TASK: Reproduce every line of the records below, word for word and in the same order.

EXTRACTED MATERIAL:
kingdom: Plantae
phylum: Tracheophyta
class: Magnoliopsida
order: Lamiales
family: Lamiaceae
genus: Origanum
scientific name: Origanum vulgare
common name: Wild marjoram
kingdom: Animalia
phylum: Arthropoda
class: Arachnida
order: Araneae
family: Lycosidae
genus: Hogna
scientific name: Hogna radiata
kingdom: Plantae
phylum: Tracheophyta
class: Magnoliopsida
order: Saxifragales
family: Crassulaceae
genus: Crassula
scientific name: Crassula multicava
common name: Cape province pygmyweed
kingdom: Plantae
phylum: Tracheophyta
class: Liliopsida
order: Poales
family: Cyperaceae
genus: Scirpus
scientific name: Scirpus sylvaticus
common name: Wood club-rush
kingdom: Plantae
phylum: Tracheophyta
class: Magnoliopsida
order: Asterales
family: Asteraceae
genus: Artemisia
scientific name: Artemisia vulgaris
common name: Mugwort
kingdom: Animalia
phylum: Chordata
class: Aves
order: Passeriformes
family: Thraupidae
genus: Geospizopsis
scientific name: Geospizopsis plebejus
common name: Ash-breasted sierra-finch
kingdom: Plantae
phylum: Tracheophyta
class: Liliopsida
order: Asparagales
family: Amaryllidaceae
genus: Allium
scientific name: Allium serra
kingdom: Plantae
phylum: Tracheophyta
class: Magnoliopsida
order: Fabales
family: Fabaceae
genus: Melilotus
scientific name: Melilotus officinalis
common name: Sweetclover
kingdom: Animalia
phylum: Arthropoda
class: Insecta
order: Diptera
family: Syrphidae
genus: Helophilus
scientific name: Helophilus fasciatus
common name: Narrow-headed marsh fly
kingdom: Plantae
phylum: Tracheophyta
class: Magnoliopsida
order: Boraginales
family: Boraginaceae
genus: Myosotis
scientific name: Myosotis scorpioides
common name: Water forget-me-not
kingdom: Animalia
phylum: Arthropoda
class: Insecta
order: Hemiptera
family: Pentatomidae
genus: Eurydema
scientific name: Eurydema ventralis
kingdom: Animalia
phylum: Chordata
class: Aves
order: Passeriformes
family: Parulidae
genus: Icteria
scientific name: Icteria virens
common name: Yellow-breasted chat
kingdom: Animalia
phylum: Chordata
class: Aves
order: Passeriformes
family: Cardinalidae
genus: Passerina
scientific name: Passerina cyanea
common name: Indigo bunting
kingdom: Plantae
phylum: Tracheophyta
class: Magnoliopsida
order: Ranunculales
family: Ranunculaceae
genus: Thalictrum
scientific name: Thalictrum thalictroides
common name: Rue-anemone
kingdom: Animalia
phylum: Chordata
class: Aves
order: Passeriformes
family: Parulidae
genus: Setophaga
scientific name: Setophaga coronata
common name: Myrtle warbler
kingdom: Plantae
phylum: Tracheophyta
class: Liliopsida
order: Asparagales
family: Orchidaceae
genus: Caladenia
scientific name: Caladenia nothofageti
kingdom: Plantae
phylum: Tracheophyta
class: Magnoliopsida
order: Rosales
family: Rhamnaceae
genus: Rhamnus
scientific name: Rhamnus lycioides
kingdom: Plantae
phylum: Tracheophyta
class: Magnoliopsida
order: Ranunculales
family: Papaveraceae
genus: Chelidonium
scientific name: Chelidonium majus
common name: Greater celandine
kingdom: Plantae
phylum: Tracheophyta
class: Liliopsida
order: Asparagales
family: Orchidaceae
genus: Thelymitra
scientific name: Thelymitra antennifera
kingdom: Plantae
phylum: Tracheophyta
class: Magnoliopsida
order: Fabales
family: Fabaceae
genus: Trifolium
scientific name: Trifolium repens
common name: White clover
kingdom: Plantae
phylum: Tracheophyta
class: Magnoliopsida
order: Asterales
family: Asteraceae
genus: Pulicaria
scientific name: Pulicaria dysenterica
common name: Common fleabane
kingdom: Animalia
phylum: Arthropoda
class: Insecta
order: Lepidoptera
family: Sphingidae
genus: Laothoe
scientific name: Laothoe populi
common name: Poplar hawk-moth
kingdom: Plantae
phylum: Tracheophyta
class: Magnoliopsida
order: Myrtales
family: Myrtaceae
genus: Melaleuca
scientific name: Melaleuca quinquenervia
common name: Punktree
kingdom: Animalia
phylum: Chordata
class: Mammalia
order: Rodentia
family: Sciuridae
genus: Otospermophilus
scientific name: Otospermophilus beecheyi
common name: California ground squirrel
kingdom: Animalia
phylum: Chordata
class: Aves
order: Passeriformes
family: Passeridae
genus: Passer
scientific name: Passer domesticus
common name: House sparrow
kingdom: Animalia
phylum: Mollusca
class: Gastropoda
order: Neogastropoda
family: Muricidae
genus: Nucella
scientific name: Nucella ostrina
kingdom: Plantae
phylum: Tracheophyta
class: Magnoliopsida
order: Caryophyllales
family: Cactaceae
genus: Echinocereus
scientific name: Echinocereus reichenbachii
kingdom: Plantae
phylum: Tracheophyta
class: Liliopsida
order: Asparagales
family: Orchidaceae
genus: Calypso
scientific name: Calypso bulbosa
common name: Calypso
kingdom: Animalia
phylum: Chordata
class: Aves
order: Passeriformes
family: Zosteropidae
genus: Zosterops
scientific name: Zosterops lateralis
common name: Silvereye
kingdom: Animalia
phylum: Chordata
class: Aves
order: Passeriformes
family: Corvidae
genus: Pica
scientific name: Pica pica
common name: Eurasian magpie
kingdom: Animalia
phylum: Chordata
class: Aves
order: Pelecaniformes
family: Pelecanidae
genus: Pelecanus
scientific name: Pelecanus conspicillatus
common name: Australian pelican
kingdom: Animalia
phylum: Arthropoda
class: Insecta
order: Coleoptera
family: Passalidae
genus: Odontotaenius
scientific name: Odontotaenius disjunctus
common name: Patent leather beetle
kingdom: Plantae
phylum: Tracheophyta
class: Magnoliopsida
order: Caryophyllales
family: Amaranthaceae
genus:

RESULT OF THIS EXERCISE:
kingdom: Plantae
phylum: Tracheophyta
class: Magnoliopsida
order: Lamiales
family: Lamiaceae
genus: Origanum
scientific name: Origanum vulgare
common name: Wild marjoram
kingdom: Animalia
phylum: Arthropoda
class: Arachnida
order: Araneae
family: Lycosidae
genus: Hogna
scientific name: Hogna radiata
kingdom: Plantae
phylum: Tracheophyta
class: Magnoliopsida
order: Saxifragales
family: Crassulaceae
genus: Crassula
scientific name: Crassula multicava
common name: Cape province pygmyweed
kingdom: Plantae
phylum: Tracheophyta
class: Liliopsida
order: Poales
family: Cyperaceae
genus: Scirpus
scientific name: Scirpus sylvaticus
common name: Wood club-rush
kingdom: Plantae
phylum: Tracheophyta
class: Magnoliopsida
order: Asterales
family: Asteraceae
genus: Artemisia
scientific name: Artemisia vulgaris
common name: Mugwort
kingdom: Animalia
phylum: Chordata
class: Aves
order: Passeriformes
family: Thraupidae
genus: Geospizopsis
scientific name: Geospizopsis plebejus
common name: Ash-breasted sierra-finch
kingdom: Plantae
phylum: Tracheophyta
class: Liliopsida
order: Asparagales
family: Amaryllidaceae
genus: Allium
scientific name: Allium serra
kingdom: Plantae
phylum: Tracheophyta
class: Magnoliopsida
order: Fabales
family: Fabaceae
genus: Melilotus
scientific name: Melilotus officinalis
common name: Sweetclover
kingdom: Animalia
phylum: Arthropoda
class: Insecta
order: Diptera
family: Syrphidae
genus: Helophilus
scientific name: Helophilus fasciatus
common name: Narrow-headed marsh fly
kingdom: Plantae
phylum: Tracheophyta
class: Magnoliopsida
order: Boraginales
family: Boraginaceae
genus: Myosotis
scientific name: Myosotis scorpioides
common name: Water forget-me-not
kingdom: Animalia
phylum: Arthropoda
class: Insecta
order: Hemiptera
family: Pentatomidae
genus: Eurydema
scientific name: Eurydema ventralis
kingdom: Animalia
phylum: Chordata
class: Aves
order: Passeriformes
family: Parulidae
genus: Icteria
scientific name: Icteria virens
common name: Yellow-breasted chat
kingdom: Animalia
phylum: Chordata
class: Aves
order: Passeriformes
family: Cardinalidae
genus: Passerina
scientific name: Passerina cyanea
common name: Indigo bunting
kingdom: Plantae
phylum: Tracheophyta
class: Magnoliopsida
order: Ranunculales
family: Ranunculaceae
genus: Thalictrum
scientific name: Thalictrum thalictroides
common name: Rue-anemone
kingdom: Animalia
phylum: Chordata
class: Aves
order: Passeriformes
family: Parulidae
genus: Setophaga
scientific name: Setophaga coronata
common name: Myrtle warbler
kingdom: Plantae
phylum: Tracheophyta
class: Liliopsida
order: Asparagales
family: Orchidaceae
genus: Caladenia
scientific name: Caladenia nothofageti
kingdom: Plantae
phylum: Tracheophyta
class: Magnoliopsida
order: Rosales
family: Rhamnaceae
genus: Rhamnus
scientific name: Rhamnus lycioides
kingdom: Plantae
phylum: Tracheophyta
class: Magnoliopsida
order: Ranunculales
family: Papaveraceae
genus: Chelidonium
scientific name: Chelidonium majus
common name: Greater celandine
kingdom: Plantae
phylum: Tracheophyta
class: Liliopsida
order: Asparagales
family: Orchidaceae
genus: Thelymitra
scientific name: Thelymitra antennifera
kingdom: Plantae
phylum: Tracheophyta
class: Magnoliopsida
order: Fabales
family: Fabaceae
genus: Trifolium
scientific name: Trifolium repens
common name: White clover
kingdom: Plantae
phylum: Tracheophyta
class: Magnoliopsida
order: Asterales
family: Asteraceae
genus: Pulicaria
scientific name: Pulicaria dysenterica
common name: Common fleabane
kingdom: Animalia
phylum: Arthropoda
class: Insecta
order: Lepidoptera
family: Sphingidae
genus: Laothoe
scientific name: Laothoe populi
common name: Poplar hawk-moth
kingdom: Plantae
phylum: Tracheophyta
class: Magnoliopsida
order: Myrtales
family: Myrtaceae
genus: Melaleuca
scientific name: Melaleuca quinquenervia
common name: Punktree
kingdom: Animalia
phylum: Chordata
class: Mammalia
order: Rodentia
family: Sciuridae
genus: Otospermophilus
scientific name: Otospermophilus beecheyi
common name: California ground squirrel
kingdom: Animalia
phylum: Chordata
class: Aves
order: Passeriformes
family: Passeridae
genus: Passer
scientific name: Passer domesticus
common name: House sparrow
kingdom: Animalia
phylum: Mollusca
class: Gastropoda
order: Neogastropoda
family: Muricidae
genus: Nucella
scientific name: Nucella ostrina
kingdom: Plantae
phylum: Tracheophyta
class: Magnoliopsida
order: Caryophyllales
family: Cactaceae
genus: Echinocereus
scientific name: Echinocereus reichenbachii
kingdom: Plantae
phylum: Tracheophyta
class: Liliopsida
order: Asparagales
family: Orchidaceae
genus: Calypso
scientific name: Calypso bulbosa
common name: Calypso
kingdom: Animalia
phylum: Chordata
class: Aves
order: Passeriformes
family: Zosteropidae
genus: Zosterops
scientific name: Zosterops lateralis
common name: Silvereye
kingdom: Animalia
phylum: Chordata
class: Aves
order: Passeriformes
family: Corvidae
genus: Pica
scientific name: Pica pica
common name: Eurasian magpie
kingdom: Animalia
phylum: Chordata
class: Aves
order: Pelecaniformes
family: Pelecanidae
genus: Pelecanus
scientific name: Pelecanus conspicillatus
common name: Australian pelican
kingdom: Animalia
phylum: Arthropoda
class: Insecta
order: Coleoptera
family: Passalidae
genus: Odontotaenius
scientific name: Odontotaenius disjunctus
common name: Patent leather beetle
kingdom: Plantae
phylum: Tracheophyta
class: Magnoliopsida
order: Caryophyllales
family: Amaranthaceae
genus:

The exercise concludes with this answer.